Pericles’ Funeral Oration (Philipp von Foltz/1852)

Re-creating historical speeches. I’m Bob Hirshon and this is Science Update.

Before the advent of modern amplification, skilled orators like Julius Caesar and Abraham Lincoln captivated audiences in the thousands with their voices alone – often outdoors. Depending on crowd noise, atmospheric conditions, and spatial acoustics, the loudest speakers in history could have been heard by crowds of 30,000 people or more, according to Princeton acoustical scientist Braxton Boren.

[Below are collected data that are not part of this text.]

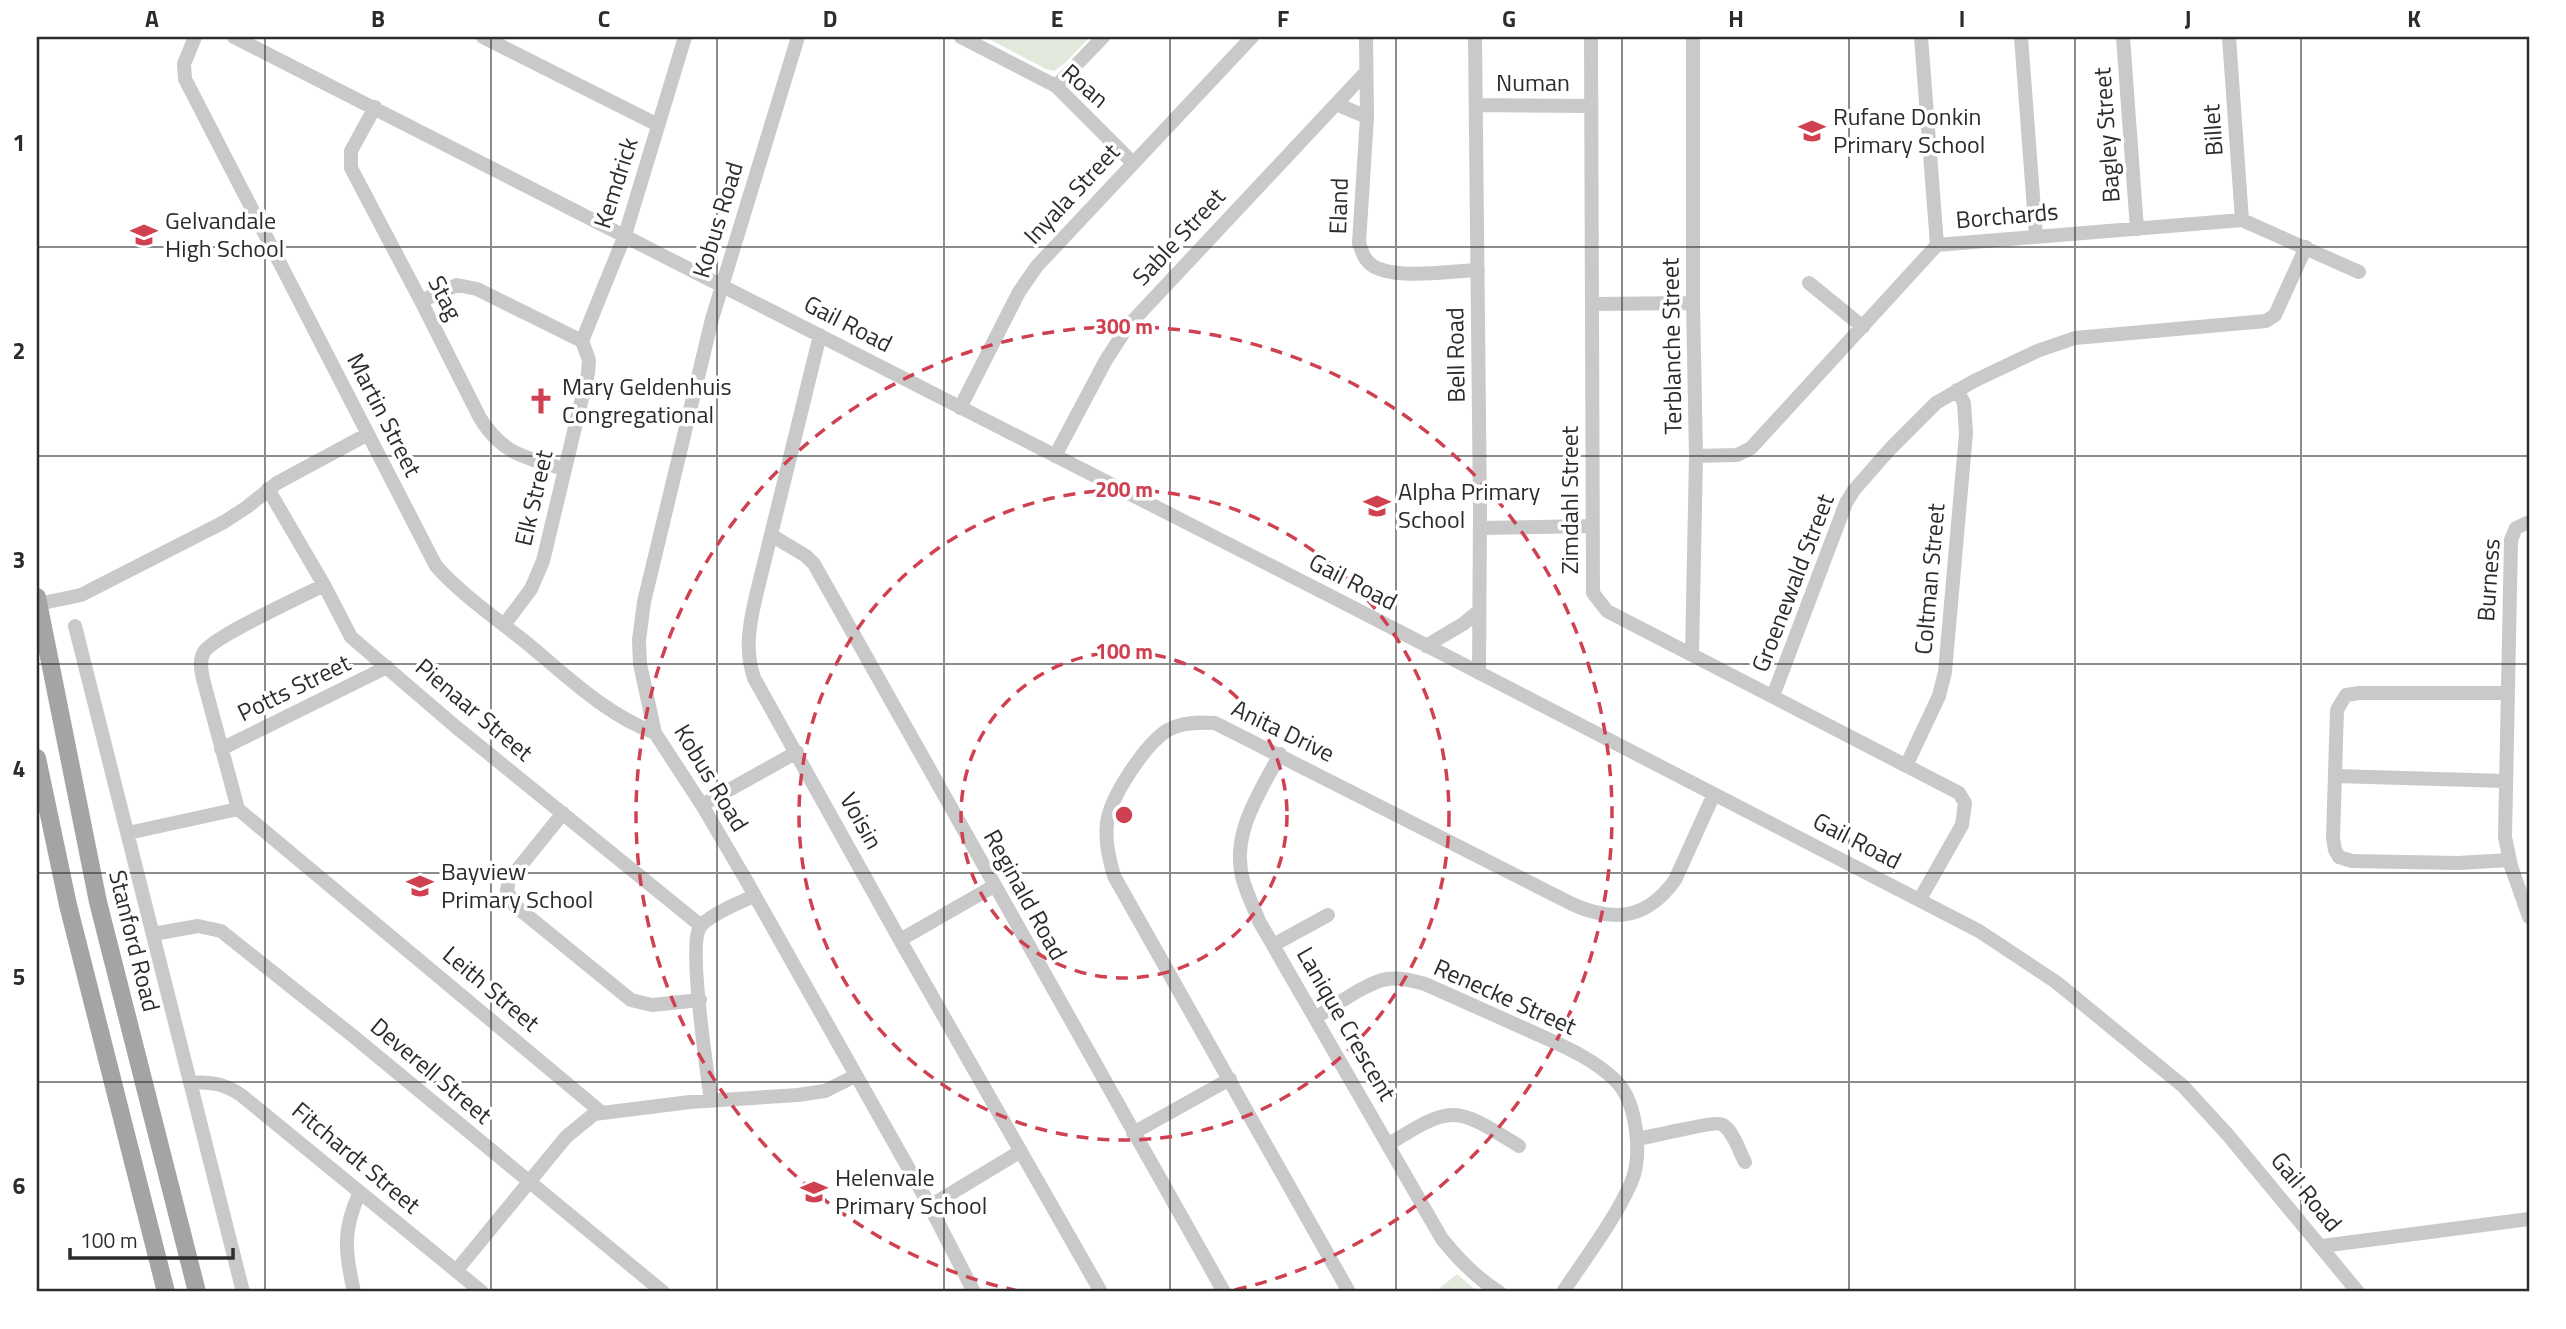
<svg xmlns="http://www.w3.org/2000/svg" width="2566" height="1329" viewBox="0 0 2566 1329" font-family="'Titillium Web',sans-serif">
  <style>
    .green { fill: #e2e8db }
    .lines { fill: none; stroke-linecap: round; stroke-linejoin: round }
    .minor { stroke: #c9c9c9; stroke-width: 14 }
    .major { stroke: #a4a4a4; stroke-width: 18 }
    .grid { fill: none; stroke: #2c2c2c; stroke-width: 2; stroke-opacity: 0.55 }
    .ring { fill: none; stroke: #cf4151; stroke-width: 3.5; stroke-dasharray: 12 9 }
    .labels { text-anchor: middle; stroke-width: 7; stroke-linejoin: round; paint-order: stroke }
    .street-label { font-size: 24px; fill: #2c2c2c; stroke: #fff }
    .poi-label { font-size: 24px; fill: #2c2c2c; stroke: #fff; text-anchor: start }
    .centre { fill: #cf4151; stroke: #fff; stroke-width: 3.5 }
    .ring-label { font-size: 21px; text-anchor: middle; font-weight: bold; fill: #cf4151; stroke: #fff; stroke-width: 7; stroke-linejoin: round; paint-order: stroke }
    .neatline { fill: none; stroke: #2c2c2c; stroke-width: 2.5 }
    .grid-label { font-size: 23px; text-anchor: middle; font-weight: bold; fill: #2c2c2c }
  </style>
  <rect width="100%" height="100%" fill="#fff"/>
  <path class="green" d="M985 37H1090L1063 65 1054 71 1046 69Z
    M1457 1274 1478 1292H1435Z"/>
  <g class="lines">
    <path class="minor" d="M195 37 184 64 185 79 436 566C461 594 494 617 523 640 565 674 604 714 655 733
      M234 37 1348 605 1979 931 2056 982 2183 1086 2228 1135 2358 1292
      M483 37 658 125
      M798 37 712 319 644 602 639 640 640 664 655 733 702 805 746 880 927 1201 974 1292
      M961 37 1056 86 1132 162
      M1366 37 1367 117 1359 243C1362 252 1364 260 1373 266 1396 280 1450 271 1478 270
      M1475 37 1480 512 1479 673
      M1591 37 1593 593 1607 611 1959 793 1965 803 1962 825 1920 899
      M1921 37 1937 245
      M2021 37 2036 236
      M2123 37 2137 229
      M2229 37 2242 220
      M1056 86 1103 37
      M1336 104 1367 117
      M1476 105 1591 106
      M375 107 351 151V168L421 301 480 418C502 454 526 458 564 469
      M1809 283 1863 327
      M421 301 457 285 477 289 582 341 589 360 588 373 543 561 531 589 504 625
      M1593 304 1693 303
      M820 335 755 600C749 627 745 651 754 678L900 940 1101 1292
      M582 341 625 235 685 37
      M960 408 1019 292 1037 266 1252 37
      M1055 456 1106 360 1128 326 1366 72
      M1696 456 1737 455 1751 448 1937 245 2242 220 2359 272
      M268 489 324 585 351 637 456 727 700 925
      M2529 522 2516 528 2511 540 2505 837 2511 866 2529 917
      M1480 528 1592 526
      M771 535 806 556 814 564 1224 1292
      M38 604 81 595 224 522 247 507 277 483 368 434
      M75 626 243 1292
      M1426 646 1463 624 1479 611
      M1692 655 1696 456 1693 303V37
      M2508 693H2359L2346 695 2337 710 2333 838 2335 850 2339 857 2352 861 2458 863 2510 860
      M1773 696 1846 503 1854 490 1890 449 1936 403 1974 381 2037 351 2075 338 2266 321 2275 315 2306 247
      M221 749 387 667
      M1280 754C1260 793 1230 834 1243 880 1247 894 1254 908 1259 921L1442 1239C1459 1260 1476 1278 1499 1292
      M1906 766 1939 696 1945 672 1966 433 1964 403 1957 390
      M2335 776 2506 781
      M702 805 797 752
      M238 809 203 679C201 670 199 660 204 652 214 636 303 596 324 585
      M563 813 509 880 507 890 513 904 631 1000 652 1005 700 1000
      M128 833 238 809 601 1112
      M153 934 198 926 221 931 353 1036 663 1292
      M900 940 994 886
      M1273 945 1328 915
      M1315 1018C1335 1006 1365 983 1387 979 1400 977 1413 981 1425 984 1459 999 1494 1015 1528 1030 1558 1044 1592 1057 1616 1081 1637 1102 1643 1156 1631 1183 1614 1221 1586 1257 1563 1292
      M190 1083C210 1081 225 1084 241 1095L482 1292
      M711 1100C707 1072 689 949 699 929 705 916 741 902 754 896
      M1133 1133 1230 1079
      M1637 1139C1650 1137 1717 1120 1723 1125 1734 1132 1739 1151 1745 1162
      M1389 1144C1453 1104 1455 1106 1519 1146
      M930 1206 1021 1151
      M2322 1246 2529 1219
      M456 1271 566 1137 594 1114 690 1102 798 1095 825 1091 855 1076
      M354 1292C345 1252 342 1230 360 1192
      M1349 1292 1114 876C1109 858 1105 842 1107 823 1110 797 1146 743 1168 730 1182 722 1199 722 1215 723L1572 904C1614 923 1647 919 1675 880L1714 794"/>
    <path class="major" d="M37 597 98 902 197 1292
      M37 758 68 905 166 1292"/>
  </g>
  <path class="grid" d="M265 37V1292M491 37V1292M717 37V1292M944 37V1292M1170 37V1292M1396 37V1292M1622 37V1292M1849 37V1292M2075 37V1292M2301 37V1292M37 247H2529M37 456H2529M37 664H2529M37 873H2529M37 1082H2529"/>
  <g class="ring">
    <circle cx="1124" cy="815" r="163"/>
    <circle cx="1124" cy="815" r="325"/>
    <path d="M1018 1291A488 488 0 1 1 1230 1291"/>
  </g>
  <defs>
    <g id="school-bare" transform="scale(2.1)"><path d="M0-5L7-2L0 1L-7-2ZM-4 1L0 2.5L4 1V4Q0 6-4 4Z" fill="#cf4151" stroke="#fff" stroke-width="2.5" paint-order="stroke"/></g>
    <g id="church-bare" transform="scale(2.1)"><path d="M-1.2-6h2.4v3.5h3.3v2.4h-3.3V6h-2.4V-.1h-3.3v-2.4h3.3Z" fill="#cf4151" stroke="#fff" stroke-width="2.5" paint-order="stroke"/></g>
  </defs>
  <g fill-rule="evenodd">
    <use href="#school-bare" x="1812" y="131"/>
    <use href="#school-bare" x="144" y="235"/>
    <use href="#church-bare" x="541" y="401"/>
    <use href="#school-bare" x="1377" y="506"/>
    <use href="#school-bare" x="420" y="886"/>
    <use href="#school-bare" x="814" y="1192"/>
  </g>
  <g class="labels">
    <g class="street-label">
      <text x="1533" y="91">Numan</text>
      <text transform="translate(1085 86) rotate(41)" y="8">Roan</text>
      <text transform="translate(2213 130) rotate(-94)" y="8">Billet</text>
      <text transform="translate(2107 135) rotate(-94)" y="8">Bagley Street</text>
      <text transform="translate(616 183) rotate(-72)" y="8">Kemdrick</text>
      <text transform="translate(1072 194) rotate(-47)" y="8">Inyala Street</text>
      <text transform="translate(1339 206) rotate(-88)" y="8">Eland</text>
      <text transform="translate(2007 216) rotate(-5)" y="8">Borchards</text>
      <text transform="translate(718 220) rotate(-73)" y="8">Kobus Road</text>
      <text transform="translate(1179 237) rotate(-47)" y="8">Sable Street</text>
      <text transform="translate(445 298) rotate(63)" y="8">Stag</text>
      <text transform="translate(848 324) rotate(27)" y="8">Gail Road</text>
      <text transform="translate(1672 346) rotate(-91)" y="8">Terblanche Street</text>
      <text transform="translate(1456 355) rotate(-91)" y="8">Bell Road</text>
      <text transform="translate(384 415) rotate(63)" y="8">Martin Street</text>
      <text transform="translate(534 498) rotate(-77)" y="8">Elk Street</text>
      <text transform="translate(1570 500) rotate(-90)" y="8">Zimdahl Street</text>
      <text transform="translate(1930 579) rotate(-85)" y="8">Coltman Street</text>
      <text transform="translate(2489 580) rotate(-86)" y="8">Burness</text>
      <text transform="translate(1353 582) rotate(27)" y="8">Gail Road</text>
      <text transform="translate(1793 583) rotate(-69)" y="8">Groenewald Street</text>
      <text transform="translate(294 688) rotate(-26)" y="8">Potts Street</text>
      <text transform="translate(474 710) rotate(40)" y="8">Pienaar Street</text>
      <text transform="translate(1283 731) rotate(26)" y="8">Anita Drive</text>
      <text transform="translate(711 778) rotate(59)" y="8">Kobus Road</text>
      <text transform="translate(861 821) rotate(61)" y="8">Voisin</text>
      <text transform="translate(1857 841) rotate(27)" y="8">Gail Road</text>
      <text transform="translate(1025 895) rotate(61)" y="8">Reginald Road</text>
      <text transform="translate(134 941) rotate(76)" y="8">Stanford Road</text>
      <text transform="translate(491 989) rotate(40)" y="8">Leith Street</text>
      <text transform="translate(1505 997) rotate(24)" y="8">Renecke Street</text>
      <text transform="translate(1346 1024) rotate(60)" y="8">Lanique Crescent</text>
      <text transform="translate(431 1071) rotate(40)" y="8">Deverell Street</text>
      <text transform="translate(356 1158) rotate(40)" y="8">Fitchardt Street</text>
      <text transform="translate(2306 1192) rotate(50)" y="8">Gail Road</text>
    </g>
    <g class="poi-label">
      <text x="1833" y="125">Rufane Donkin<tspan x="1833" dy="28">Primary School</tspan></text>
      <text x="165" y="229">Gelvandale<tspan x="165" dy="28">High School</tspan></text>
      <text x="562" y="395">Mary Geldenhuis<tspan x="562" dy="28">Congregational</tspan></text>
      <text x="1398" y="500">Alpha Primary<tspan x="1398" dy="28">School</tspan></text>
      <text x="441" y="880">Bayview<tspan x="441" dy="28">Primary School</tspan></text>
      <text x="835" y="1186">Helenvale<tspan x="835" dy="28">Primary School</tspan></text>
    </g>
  </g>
  <circle cx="1124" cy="815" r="10" class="centre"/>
  <g class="ring-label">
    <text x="1124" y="334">300 m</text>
    <text x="1124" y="497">200 m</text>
    <text x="1124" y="659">100 m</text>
  </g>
  <rect width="2566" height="1329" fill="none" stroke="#ffffff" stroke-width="77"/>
  <path d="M70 1248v10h163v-10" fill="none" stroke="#2c2c2c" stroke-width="3.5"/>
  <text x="80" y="1248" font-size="21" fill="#2c2c2c" stroke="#ffffff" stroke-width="5" paint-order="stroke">100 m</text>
  <rect x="38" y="38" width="2490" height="1252" class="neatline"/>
  <g class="grid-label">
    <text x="152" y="27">A</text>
    <text x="378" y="27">B</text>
    <text x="604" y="27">C</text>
    <text x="830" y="27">D</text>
    <text x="1057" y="27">E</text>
    <text x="1283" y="27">F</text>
    <text x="1509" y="27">G</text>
    <text x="1736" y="27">H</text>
    <text x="1962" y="27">I</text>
    <text x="2188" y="27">J</text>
    <text x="2414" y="27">K</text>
    <text x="19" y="151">1</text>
    <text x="19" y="359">2</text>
    <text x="19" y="568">3</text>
    <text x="19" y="777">4</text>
    <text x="19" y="985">5</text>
    <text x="19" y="1194">6</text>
  </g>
</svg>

BRAXTON BOREN (Princeton University):

Any gathering was effectively limited by how loud their voice could be and how clearly it could be heard.

HIRSHON:

Boren says Benjamin Franklin was one of the first scientists to estimate the potential reach of the human voice, confirming reports that the loudest speakers could be heard by tens of thousands of people. Building upon Franklin’s work, Boren uses modern acoustical principles to estimate the crowd size at various historical speeches. He presented his research at the spring meeting of the Acoustical Society of America. I’m Bob Hirshon, for AAAS, the science society.